Até porque quem paga pelos efeitos de “medidas incendiárias”, diz o PCP, são os trabalhadores e o povo, afetados pelo aumento de preços e do custo de vida que beneficia “o grande capital”. E a solidariedade do partido, concretizou o deputado, é com todas as vítimas — incluindo as que se começaram a registar há nove anos em território ucraniano.

A intervenção não colheria apoios fora da bancada do PCP, apesar de também o Bloco ter criticado o Governo português e a UE por “seguirem o caminho das armas”. Mas só os comunistas mereciam um reparo direto do Executivo: o ministro dos Negócios Estrangeiros, João Gomes Cravinho, fez questão de elogiar trechos das intervenções de todas as bancadas (mesmo com ressalvas sobre as críticas bloquistas à UE) antes de se referir à “caricata” posição comunista.
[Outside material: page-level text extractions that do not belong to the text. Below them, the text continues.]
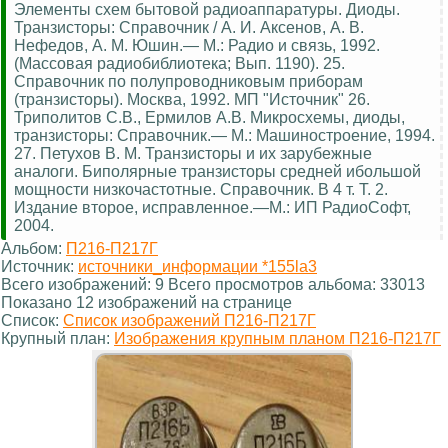
Элементы схем бытовой радиоаппаратуры. Диоды.
Транзисторы: Справочник / А. И. Аксенов, А. В.
Нефедов, А. М. Юшин.— М.: Радио и связь, 1992.
(Массовая радиобиблиотека; Вып. 1190). 25.
Справочник по полупроводниковым приборам
(транзисторы). Москва, 1992. МП "Источник" 26.
Триполитов С.В., Ермилов А.В. Микросхемы, диоды,
транзисторы: Справочник.— М.: Машиностроение, 1994.
27. Петухов В. М. Транзисторы и их зарубежные
аналоги. Биполярные транзисторы средней ибольшой
мощности низкочастотные. Справочник. В 4 т. Т. 2.
Издание второе, исправленное.—М.: ИП РадиоСофт,
2004.
Альбом:
П216-П217Г
Источник:
источники_информации *155la3
Всего изображений: 9 Всего просмотров альбома: 33013
Показано 12 изображений на странице
Список:
Список изображений П216-П217Г
Крупный план:
Изображения крупным планом П216-П217Г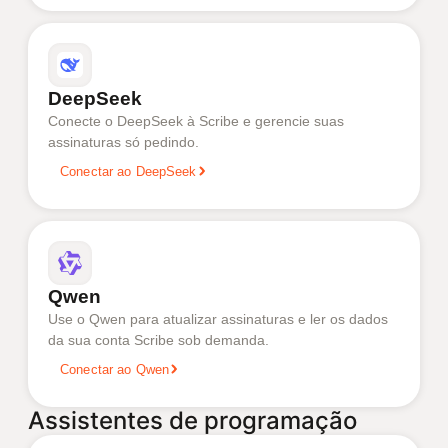
DeepSeek
Conecte o DeepSeek à Scribe e gerencie suas
assinaturas só pedindo.
Conectar ao DeepSeek
Qwen
Use o Qwen para atualizar assinaturas e ler os dados
da sua conta Scribe sob demanda.
Conectar ao Qwen
Assistentes de programação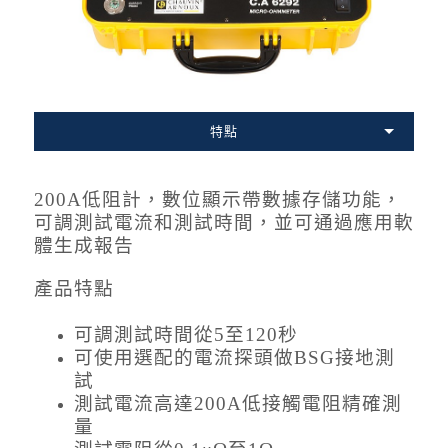
特點
200A低阻計，數位顯示帶數據存儲功能，
可調測試電流和測試時間，並可通過應用軟
體生成報告
產品特點
可調測試時間從5至120秒
可使用選配的電流探頭做BSG接地測
試
測試電流高達200A低接觸電阻精確測
量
“Temos fundamentais divergências. Esta recusa em olhar de frente é de facto lamentável. É tão absurdo como caricato que nesta análise o ataque de Putin afinal não seja um ataque ao direito internacional mas tão só uma conspiração capitalista para produzir lucros extraordinários”, atacou o ministro. E rematou: a posição “bizarra” do PCP apenas demonstra “como é profundamente minoritária a franja portuguesa que recusa solidariedade à Ucrânia”.